It comes at a time when the Association of British Insurers (ABI) has already warned that vehicle repair costs have accelerated by an average 33% over the last four years – in part due to vehicles increasingly being fitted with sophisticated electrical features, used for a range of ADAS technology.
While Thatcham Research, the motor insurers’ automotive research centre, has previously called for “vehicle manufacturers to urgently engage with the repair industry to halt spiralling costs” after highlighting that the cost of replacing some parts had increased by more than 120%.
ADAS technologies use cameras and radar sensors to help to mitigate the risk of a collision and improve driver safety. They include automatic emergency braking (AEB), lane keeping assistance, blind spot warning systems and speed limiting devices.
The sensors behind those systems are expensive to replace and are often housed in vulnerable areas of the car, such as behind bumpers and windscreens.
That means they are causing a steep increase in the cost of replacing those traditionally cheaper parts. For example, Thatcham Research has suggested that ADAS technology was impacting windscreen replacement, potentially increasing costs by 123% on a Ford Focus and 78% on a Volkswagen Golf.
What’s more, with ADAS technology currently fitted to around 6% of vehicles on UK roads and expected to rise to around 40% by 2020 fleet repair costs looks set to increase even further.
If damaged sensors and other ADAS components are not repaired, they could render on-board safety systems, like lane departure warnings, useless and compromise the safety of the driver and passengers.
The latest study into the cost of various ADAS replacement sensors was conducted by consumer magazine What Car?. It revealed that: Prices reached as high as £1,459 for an ACC sensor on an Audi Q5, £1,629 for a distance sensor on a Volkswagen Touareg and £2,024 for a forward collision mitigation unit on a Mitsubishi Outlander.

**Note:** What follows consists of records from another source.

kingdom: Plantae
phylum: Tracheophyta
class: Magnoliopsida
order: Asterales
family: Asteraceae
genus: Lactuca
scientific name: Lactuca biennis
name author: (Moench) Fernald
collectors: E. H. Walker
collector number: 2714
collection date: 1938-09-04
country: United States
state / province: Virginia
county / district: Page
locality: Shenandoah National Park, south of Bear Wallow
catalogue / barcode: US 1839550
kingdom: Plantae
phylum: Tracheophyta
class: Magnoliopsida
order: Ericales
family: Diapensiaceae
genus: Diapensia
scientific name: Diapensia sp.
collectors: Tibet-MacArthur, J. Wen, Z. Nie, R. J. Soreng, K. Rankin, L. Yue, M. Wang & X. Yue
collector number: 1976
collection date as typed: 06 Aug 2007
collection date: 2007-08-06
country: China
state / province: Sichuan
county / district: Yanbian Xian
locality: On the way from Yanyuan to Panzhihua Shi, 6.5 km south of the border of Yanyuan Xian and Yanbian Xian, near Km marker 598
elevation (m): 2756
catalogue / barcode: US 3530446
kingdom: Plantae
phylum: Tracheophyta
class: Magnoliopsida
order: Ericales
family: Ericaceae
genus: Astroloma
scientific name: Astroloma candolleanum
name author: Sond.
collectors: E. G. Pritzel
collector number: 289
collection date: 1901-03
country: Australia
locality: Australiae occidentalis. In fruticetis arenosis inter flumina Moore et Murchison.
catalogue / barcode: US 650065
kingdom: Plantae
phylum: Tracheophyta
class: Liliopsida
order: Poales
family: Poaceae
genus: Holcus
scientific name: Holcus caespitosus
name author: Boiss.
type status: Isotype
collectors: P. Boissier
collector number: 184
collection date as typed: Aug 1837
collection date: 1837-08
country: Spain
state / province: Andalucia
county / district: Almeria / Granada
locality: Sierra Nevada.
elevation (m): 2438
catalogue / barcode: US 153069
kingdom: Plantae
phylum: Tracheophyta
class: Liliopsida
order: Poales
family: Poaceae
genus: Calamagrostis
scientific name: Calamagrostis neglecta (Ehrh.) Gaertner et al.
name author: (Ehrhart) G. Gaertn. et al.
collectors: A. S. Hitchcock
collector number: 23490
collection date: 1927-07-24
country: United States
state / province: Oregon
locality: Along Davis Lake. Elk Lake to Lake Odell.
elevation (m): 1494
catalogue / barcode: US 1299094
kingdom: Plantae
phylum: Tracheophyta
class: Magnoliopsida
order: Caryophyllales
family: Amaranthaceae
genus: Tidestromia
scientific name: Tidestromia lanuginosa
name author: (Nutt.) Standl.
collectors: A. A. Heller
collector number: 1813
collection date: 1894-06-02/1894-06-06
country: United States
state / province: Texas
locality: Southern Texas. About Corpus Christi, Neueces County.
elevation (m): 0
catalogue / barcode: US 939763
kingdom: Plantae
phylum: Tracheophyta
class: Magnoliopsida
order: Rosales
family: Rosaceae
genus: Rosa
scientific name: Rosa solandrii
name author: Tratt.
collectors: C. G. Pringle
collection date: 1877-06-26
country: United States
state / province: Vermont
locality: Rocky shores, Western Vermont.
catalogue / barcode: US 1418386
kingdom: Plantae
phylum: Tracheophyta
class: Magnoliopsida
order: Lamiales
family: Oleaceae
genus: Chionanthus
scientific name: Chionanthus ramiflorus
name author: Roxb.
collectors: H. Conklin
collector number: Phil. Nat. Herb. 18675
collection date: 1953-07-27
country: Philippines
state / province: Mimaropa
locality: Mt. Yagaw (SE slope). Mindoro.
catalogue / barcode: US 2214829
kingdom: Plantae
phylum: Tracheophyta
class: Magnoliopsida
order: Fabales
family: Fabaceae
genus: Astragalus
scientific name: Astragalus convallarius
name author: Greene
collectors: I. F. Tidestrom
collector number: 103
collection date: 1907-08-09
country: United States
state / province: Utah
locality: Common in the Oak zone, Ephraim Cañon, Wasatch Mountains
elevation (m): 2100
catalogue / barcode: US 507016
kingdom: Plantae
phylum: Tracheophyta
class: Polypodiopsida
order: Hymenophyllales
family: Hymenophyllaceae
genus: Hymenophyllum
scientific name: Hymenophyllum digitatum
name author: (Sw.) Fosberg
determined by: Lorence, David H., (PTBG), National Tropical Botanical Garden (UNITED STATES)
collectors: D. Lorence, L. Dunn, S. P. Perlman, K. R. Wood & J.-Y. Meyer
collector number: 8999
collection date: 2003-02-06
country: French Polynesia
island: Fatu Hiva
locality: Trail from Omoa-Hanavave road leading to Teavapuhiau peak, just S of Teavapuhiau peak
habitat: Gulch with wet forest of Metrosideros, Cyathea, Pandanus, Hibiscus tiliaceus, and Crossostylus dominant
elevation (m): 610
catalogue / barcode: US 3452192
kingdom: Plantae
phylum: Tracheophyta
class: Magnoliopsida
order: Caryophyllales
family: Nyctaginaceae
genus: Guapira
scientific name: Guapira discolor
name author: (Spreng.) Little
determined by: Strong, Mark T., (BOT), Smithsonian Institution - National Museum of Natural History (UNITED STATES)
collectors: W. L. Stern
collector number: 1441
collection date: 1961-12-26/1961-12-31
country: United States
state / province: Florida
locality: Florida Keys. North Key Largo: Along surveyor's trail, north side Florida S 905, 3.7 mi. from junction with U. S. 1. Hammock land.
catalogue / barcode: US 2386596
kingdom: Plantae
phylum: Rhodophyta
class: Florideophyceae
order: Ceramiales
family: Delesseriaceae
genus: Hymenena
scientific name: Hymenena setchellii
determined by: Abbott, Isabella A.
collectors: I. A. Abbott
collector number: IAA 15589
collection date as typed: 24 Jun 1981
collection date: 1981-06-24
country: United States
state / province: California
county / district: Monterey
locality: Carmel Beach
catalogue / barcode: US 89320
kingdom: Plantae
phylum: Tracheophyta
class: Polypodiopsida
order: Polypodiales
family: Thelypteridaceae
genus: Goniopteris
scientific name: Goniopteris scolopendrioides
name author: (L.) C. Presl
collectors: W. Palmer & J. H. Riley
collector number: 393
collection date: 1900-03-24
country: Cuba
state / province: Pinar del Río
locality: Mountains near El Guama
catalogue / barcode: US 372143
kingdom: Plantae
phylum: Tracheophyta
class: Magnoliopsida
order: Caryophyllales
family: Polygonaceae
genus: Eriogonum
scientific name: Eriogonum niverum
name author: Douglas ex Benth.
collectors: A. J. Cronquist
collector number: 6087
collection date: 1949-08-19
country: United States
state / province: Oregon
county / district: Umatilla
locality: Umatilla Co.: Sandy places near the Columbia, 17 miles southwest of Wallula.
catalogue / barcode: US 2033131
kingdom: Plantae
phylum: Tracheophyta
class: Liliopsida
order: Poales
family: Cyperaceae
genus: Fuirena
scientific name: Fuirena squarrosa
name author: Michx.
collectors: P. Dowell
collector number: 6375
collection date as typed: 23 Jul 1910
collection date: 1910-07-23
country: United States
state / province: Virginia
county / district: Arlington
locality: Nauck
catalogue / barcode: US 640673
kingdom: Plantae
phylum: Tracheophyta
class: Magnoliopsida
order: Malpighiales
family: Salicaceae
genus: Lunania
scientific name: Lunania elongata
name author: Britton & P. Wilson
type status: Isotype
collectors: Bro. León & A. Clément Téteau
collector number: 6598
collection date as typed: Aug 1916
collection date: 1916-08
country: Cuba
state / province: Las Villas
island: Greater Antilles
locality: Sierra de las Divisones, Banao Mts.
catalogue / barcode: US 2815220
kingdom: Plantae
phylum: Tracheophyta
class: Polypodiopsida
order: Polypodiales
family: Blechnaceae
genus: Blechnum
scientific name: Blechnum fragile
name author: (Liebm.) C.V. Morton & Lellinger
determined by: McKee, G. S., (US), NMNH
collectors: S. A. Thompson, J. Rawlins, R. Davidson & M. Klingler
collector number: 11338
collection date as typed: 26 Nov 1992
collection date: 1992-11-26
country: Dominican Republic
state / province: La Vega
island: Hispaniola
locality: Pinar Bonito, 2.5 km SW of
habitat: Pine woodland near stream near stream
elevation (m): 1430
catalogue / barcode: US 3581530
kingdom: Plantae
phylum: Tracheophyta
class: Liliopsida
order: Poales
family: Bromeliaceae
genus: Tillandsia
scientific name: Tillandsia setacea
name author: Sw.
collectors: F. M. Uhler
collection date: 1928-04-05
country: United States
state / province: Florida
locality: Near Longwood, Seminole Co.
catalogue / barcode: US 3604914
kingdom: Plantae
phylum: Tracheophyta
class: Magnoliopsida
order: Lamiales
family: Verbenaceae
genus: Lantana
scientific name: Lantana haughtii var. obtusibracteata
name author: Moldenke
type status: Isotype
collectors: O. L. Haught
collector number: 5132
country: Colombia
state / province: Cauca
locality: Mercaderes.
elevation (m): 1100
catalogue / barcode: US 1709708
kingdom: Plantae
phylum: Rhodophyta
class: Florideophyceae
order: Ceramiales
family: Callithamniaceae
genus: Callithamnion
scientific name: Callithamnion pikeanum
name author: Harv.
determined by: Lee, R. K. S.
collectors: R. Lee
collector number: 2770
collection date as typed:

However, at the other end of the scale, £690 was charged for a radar sensor on a Toyota C-HR and £483 for the same part on a Skoda Kodiaq.
The publication also highlighted that a number of vehicles on sale did not have ADAS sensors in their bumpers, making them cheaper to repair after a minor incident. The Honda CR-V and Volkswagen Golf, for example, had sensors behind the bonnet badge, and the Nissan X-Trail, Nissan Pulsar, Mini Countryman, Mini Hatch and Subaru XV and Impreza models had sensors located in a unit behind the windscreen.
Steve Huntingford, editor of What Car? said: “The advanced active safety technology available on modern cars has undoubtedly helped to reduce accidents and save lives. However, in future we need improved housings for these systems and sensors that can recalibrate themselves.
“If manufacturers don’t address these rising repair costs, many people could simply decide not to spec the latest safety kit for fear that a small mistake could land them with a huge bill. And then that kit will be of no use to anyone.”
Last year Thatcham Research warned that a “repair storm was brewing” around increasing costs and complexity and said that its Bodyshop of the Future programme was bringing insurers, repairers and carmakers together to address the challenges.
Peter Shaw, Thatcham Research CEO called on vehicle manufacturers to “bring these costs under control”.
At the time he called as “unacceptable’ the fact that the cost for windscreen-mounted ADAS calibration spanned from £0 to £700 – across car manufacturers and often across similar sensors and technology.